Perhaps I am thinking of this because I just returned from the wedding of my only niece. As I watched the families gather and was awe-struck by the beauty and promise of this young couple, I became aware of how each of us were experiencing the story in which we were all players in very different ways. The young couple were the center of a story they had planned and prepared for over more than a year. Their grasp of ecstatic joy caused them to literally glow. I watched the father of the bride, my brother, choke back tears as the truth of his now grown daughter was held in tension with his memories of the young daughter who first won his heart. As the mother of the bride congratulated the couple with words of love, she also was letting go of a relationship she had honed for over two decades with her only child and taking on a new one with this now married woman.

 And so it went from grandparent to aunts and uncles, from cousins to friends, we all were seeing this story play out from our own vantage point. We were seeing the truth being told for each of us in our own way. The truth I saw being played out was mine, not that of anyone else at the wedding. While we all experienced the joy of the day we could only do so through our own lens, through our own experience.

 Like the Christmas story we will hear in its entirety once again, we will find a new truth that is ours for this year. It won't be heard in the same way by the person who sits near us or those who sit rows away. It will be our privilege to once again open our ears and our hearts to the truth that will be ours this Christmas. And to that I say: "Alleluia!" 

 

 

Nighttime

"May you befriend the darkness.
May Sister Night be a tender and fierce companion.
May Longing lie down with you:
may you trace the curve of Desire's face.
and sleep in Memory's embrace.
May the spirits attend your dreaming
till absence gives way to flesh
and the shadows return your touch."
~Jan L. Richardson

As the days of Advent begin to envelop us, here in the Northern Hemisphere darkness is becoming the clothes we wear. On Tuesday I realized I had gone to work in darkness and come home in darkness. The daylight hours are becoming shorter and shorter as we march toward December 21st and the Winter Solstice when the light will begin returning in slow increments. We began this journey in June, the days getter darker, but we are only feeling its depth in these December days.

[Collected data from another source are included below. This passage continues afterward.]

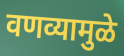
वणव्यामुळे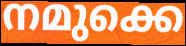
നമുക്കെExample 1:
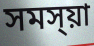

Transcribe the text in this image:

সমস্য়া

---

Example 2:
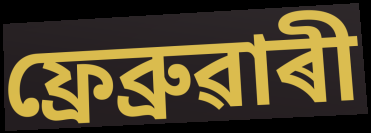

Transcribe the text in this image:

ফ্ৰেব্ৰুৱাৰী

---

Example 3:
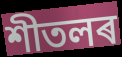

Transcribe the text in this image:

শীতলৰ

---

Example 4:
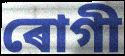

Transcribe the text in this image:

ৰোগী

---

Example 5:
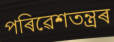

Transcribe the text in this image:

পৰিৱেশতন্ত্ৰৰ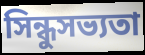
সিন্ধুসভ্যতা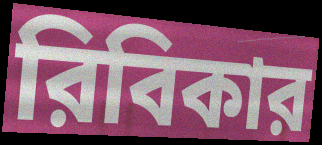
রিবিকার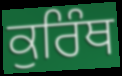
ਕੁਰਿੰਥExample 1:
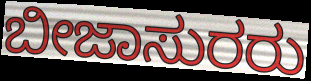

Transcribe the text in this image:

ಬೀಜಾಸುರರು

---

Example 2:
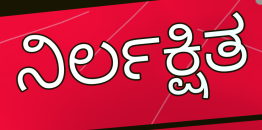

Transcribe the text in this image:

ನಿರ್ಲಕ್ಷಿತ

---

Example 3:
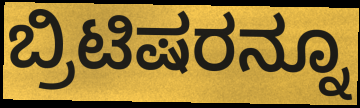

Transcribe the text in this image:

ಬ್ರಿಟಿಷರನ್ನೂ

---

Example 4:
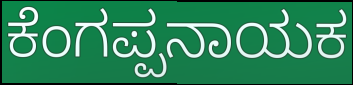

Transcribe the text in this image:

ಕೆಂಗಪ್ಪನಾಯಕ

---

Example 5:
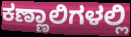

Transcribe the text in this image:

ಕಣ್ಣಾಲಿಗಳಲ್ಲಿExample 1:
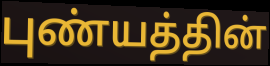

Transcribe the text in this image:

புண்யத்தின்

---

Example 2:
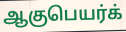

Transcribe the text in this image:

ஆகுபெயர்க்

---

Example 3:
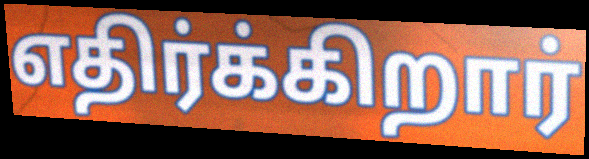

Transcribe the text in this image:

எதிர்க்கிறார்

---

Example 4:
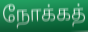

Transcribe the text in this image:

நோக்கத்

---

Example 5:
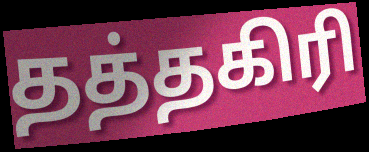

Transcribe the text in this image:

தத்தகிரி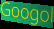
GoogolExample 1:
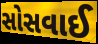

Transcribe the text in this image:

સોસવાઈ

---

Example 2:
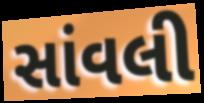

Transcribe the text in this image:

સાંવલી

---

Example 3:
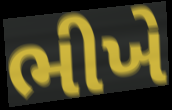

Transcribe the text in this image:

ભીખે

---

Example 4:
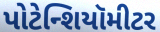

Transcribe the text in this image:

પોટેન્શિયૉમીટર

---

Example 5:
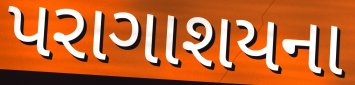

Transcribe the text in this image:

પરાગાશયનાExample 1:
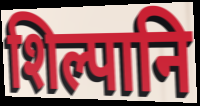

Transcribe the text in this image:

शिल्पानि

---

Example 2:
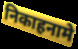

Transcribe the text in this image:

निकाहनामे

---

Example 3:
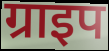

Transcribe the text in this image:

ग्राइप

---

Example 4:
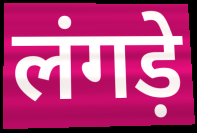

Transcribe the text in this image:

लंगड़े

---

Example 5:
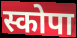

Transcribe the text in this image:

स्कोपा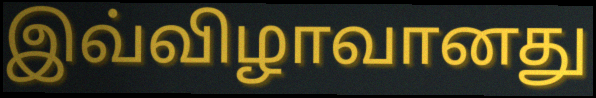
இவ்விழாவானதுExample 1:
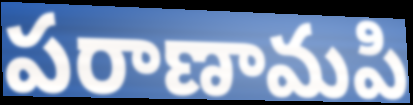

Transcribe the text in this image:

పరాణామపి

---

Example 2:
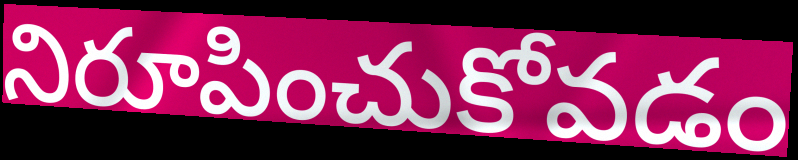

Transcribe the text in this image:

నిరూపించుకోవడం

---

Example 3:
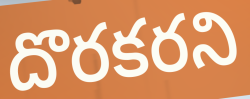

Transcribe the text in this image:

దొరకరని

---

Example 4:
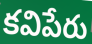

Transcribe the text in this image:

కవిపేరు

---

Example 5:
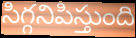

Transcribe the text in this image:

సిగ్గనిపిస్తుందిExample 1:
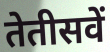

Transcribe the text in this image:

तेतीसवें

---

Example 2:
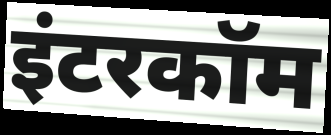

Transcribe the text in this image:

इंटरकॉम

And so we have the privilege, I believe, of actually living the days of Advent as if the light of the world was slowly eeking away. Intellectually we know this is only a cycle of something much bigger than our human knowing. But the daily living of this darkness can allow us, if we are open to it, to sink into that darkness as we wait with expectation for the Light of the World. It is not without great genius that we celebrate Christmas so close to the time when the sun begins its returning light. If we are aware, we can actually experience the gift of light, not only in the story of Christmas, but also in how we walk through our ordinary days noticing light and shadow,warmth and cold.

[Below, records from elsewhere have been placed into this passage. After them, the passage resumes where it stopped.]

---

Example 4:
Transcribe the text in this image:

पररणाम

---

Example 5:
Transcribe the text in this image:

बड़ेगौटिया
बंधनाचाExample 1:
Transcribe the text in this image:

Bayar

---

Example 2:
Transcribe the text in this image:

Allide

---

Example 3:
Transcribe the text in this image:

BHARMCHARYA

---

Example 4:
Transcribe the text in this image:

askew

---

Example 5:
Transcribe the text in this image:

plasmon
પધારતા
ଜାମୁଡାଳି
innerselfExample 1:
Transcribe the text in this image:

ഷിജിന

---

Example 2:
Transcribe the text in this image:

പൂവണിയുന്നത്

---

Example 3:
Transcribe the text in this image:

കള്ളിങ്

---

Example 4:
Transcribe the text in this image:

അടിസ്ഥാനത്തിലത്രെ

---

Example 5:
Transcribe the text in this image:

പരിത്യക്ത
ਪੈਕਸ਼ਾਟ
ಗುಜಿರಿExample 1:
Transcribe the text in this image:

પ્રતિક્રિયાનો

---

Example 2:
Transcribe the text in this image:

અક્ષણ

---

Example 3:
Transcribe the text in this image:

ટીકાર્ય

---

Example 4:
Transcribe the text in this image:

How do you allow the darkness to come into your life? How do you find  comfort and hope in it? How do you allow the absence of light to nurture the spark of Spirit that lives and glows within you, within all? Darkness holds seeds and infants, chicks inside eggs and the birth of stars. Darkness can also hold all that is waiting to be born in us. 

Today, I invite you to embrace the darkness and all that it holds forth. Soon its gifts will be bathed in light.